MR. JUSTICE ERICKSON

dissenting:

I respectfully dissent. Assuming arguendo that the police officers were justified in making the investigatory stop in this case, an issue which is very much in doubt, I cannot accept the majority opinion’s conclusion that the officers acted properly in seizing the items on a plain view theory.

The plain view doctrine, as an exception to the warrant requirement, must necessarily be limited by the nature of the items observed in plain view. Accord, Coolidge v. New Hampshire, 403 U.S. 443, 91 S.Ct. 2022, 29 L.Ed.2d 564 (1971). Officers do not possess a right to seize any object in their view in order to examine it to determine whether it might indicate criminal activity. Only if an officer has “good reason to believe” that an article is incriminatory evidence can it be seized and examined. Alire v. People, 157 Colo. 103, 402 P.2d 610 (1965).

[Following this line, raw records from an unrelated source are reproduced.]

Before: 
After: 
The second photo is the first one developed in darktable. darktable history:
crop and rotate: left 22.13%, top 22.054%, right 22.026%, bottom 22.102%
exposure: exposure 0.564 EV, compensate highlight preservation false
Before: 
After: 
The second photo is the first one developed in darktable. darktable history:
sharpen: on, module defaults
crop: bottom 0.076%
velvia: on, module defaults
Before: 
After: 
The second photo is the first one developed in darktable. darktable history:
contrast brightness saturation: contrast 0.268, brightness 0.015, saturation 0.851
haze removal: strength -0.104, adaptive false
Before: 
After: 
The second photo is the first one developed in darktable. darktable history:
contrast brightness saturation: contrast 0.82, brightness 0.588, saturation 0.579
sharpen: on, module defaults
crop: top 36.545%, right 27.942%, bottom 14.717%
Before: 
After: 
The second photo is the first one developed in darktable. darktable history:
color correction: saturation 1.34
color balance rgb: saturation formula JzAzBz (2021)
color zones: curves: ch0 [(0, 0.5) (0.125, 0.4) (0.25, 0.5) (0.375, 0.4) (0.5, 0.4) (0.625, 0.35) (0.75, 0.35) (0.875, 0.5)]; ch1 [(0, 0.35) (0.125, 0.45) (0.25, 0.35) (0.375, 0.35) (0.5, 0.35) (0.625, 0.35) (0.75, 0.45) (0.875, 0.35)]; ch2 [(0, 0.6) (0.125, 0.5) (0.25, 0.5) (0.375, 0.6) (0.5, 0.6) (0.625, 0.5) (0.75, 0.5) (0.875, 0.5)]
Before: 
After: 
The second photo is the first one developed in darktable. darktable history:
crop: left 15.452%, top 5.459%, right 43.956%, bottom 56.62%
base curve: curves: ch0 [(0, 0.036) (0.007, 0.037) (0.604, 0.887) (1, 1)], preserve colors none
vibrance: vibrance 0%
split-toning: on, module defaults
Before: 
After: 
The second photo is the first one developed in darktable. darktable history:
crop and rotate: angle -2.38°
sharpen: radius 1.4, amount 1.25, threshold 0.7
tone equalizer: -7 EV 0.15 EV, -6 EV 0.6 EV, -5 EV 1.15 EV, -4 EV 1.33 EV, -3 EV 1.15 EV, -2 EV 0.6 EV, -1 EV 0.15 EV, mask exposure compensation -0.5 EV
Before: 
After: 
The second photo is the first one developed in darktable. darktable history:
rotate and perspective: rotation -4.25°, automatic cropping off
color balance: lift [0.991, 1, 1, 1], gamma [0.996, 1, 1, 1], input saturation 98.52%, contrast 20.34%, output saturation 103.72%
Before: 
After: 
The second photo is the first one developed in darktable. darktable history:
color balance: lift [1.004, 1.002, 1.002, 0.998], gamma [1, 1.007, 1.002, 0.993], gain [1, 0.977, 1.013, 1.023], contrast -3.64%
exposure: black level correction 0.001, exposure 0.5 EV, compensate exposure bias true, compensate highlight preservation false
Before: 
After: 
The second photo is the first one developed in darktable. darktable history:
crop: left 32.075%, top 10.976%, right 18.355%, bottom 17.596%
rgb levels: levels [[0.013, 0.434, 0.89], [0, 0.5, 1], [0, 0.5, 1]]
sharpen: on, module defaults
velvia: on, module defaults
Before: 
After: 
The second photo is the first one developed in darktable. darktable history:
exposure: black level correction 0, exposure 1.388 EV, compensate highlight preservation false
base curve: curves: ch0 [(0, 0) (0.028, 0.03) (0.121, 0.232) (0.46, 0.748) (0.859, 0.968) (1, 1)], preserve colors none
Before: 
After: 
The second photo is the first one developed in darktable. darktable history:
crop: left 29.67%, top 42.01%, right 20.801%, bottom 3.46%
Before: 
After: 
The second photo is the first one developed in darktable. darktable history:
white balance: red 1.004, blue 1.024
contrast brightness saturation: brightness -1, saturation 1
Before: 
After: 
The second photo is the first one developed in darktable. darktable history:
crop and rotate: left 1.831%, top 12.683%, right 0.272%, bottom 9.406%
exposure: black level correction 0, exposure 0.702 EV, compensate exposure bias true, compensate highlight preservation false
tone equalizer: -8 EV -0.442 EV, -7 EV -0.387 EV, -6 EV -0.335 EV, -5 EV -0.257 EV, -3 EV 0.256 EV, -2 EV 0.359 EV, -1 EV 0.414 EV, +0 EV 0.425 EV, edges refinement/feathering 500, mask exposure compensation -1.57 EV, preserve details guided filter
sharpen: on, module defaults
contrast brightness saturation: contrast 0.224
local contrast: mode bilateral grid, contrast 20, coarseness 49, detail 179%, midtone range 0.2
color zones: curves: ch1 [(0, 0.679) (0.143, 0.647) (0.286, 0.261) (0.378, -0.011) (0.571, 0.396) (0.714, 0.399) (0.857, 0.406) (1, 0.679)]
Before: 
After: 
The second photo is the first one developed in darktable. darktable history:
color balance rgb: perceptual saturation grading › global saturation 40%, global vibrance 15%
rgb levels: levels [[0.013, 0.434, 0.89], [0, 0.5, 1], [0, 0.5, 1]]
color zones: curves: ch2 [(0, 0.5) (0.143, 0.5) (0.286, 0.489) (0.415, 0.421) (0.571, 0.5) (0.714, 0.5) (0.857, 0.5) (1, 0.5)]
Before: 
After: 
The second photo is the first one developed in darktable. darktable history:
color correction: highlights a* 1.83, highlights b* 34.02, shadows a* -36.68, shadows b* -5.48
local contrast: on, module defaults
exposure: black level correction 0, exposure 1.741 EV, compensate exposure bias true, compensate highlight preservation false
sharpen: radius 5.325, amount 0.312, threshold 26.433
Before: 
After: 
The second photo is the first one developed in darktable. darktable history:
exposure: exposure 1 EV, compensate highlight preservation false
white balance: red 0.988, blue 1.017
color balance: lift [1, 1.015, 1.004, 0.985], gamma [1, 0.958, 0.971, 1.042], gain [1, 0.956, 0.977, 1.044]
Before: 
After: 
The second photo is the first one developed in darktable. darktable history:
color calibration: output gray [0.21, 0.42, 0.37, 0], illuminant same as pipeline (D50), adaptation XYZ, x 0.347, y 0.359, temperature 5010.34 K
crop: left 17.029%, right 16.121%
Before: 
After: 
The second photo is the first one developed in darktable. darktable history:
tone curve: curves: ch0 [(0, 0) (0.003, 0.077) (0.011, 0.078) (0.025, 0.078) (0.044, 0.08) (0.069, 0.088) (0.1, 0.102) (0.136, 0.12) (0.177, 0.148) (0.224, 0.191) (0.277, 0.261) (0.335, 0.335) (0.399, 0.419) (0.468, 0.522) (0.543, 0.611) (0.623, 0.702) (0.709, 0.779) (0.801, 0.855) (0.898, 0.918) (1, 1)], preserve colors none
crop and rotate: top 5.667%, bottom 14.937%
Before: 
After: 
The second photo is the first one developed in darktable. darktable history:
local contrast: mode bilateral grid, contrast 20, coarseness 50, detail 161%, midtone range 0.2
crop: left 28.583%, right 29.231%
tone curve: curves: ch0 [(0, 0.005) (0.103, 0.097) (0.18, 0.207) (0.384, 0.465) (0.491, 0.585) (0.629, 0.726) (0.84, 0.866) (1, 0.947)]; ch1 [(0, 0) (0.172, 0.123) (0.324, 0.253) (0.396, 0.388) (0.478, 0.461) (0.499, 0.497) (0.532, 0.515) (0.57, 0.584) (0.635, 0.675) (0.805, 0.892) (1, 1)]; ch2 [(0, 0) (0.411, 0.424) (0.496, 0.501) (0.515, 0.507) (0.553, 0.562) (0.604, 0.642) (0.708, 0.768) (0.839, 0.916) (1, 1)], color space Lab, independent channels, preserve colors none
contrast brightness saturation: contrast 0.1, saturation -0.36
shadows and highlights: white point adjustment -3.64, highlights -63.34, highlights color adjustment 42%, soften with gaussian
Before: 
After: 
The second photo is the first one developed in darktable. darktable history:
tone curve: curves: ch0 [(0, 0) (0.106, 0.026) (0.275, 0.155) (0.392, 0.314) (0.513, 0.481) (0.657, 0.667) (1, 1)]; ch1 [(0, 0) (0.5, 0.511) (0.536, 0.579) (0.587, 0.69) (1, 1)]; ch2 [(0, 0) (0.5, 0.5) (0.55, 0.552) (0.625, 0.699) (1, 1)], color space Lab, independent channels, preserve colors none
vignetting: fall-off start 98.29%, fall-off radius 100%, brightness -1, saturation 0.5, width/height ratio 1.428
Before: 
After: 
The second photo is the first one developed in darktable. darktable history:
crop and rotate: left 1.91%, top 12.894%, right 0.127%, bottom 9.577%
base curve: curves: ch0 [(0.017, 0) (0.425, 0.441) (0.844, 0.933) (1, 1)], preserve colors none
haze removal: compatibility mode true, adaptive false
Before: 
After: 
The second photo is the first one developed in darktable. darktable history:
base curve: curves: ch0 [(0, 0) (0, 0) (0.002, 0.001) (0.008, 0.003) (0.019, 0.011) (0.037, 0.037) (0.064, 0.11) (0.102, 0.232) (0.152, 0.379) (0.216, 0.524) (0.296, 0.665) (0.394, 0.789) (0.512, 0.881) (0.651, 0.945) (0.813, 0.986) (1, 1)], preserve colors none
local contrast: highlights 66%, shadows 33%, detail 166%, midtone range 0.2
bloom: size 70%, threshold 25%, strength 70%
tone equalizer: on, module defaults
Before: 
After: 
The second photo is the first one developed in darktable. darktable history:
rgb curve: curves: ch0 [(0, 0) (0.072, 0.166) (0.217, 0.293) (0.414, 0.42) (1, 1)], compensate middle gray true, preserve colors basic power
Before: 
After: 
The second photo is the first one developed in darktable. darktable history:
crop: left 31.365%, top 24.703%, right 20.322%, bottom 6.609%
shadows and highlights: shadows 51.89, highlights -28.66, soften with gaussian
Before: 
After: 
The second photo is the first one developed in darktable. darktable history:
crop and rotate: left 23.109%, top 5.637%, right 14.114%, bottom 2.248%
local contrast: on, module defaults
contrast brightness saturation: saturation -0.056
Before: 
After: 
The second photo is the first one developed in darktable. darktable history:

I am not persuaded by the majority opinion that the officers had “good reason to believe” that the items in issue were incriminating evidence. Both the pliers and the pillowcases were innocuous and insufficient to permit the officers to make a plain view seizure. Even if pliers and pillowcases are sometimes used in the commission of a burglary; such items are not contraband, and their possession is consistent with legal behavior. A man of reasonable caution, who possesses knowledge that these items are sometimes used in illegal behavior, would not be justified in assuming, upon seeing the pliers or pillowcases, that criminal activity was afoot. People v. Ware, 174 Colo. 419, 484 P.2d 103 (1971); accord, United States v. Berenguer, 562 F.2d 206 (2d Cir. 1977); State v. Cook, 115 Ariz. 188, 564 P.2d 877 (1977).

Moreover, the police officers possessed no additional information which might have raised their suspicions to the level of reasonable belief. *42At the time the officers seized the articles, they had no information linking the items or appellee’s automobile to any criminal activity. In fact, the particular burglary for which the appellee was charged was not even reported until several hours after his arrest.

For the above-stated reasons, I would affirm the trial court’s suppression ruling.

MR. JUSTICE LEE has authorized me to say that he joins me in this dissent.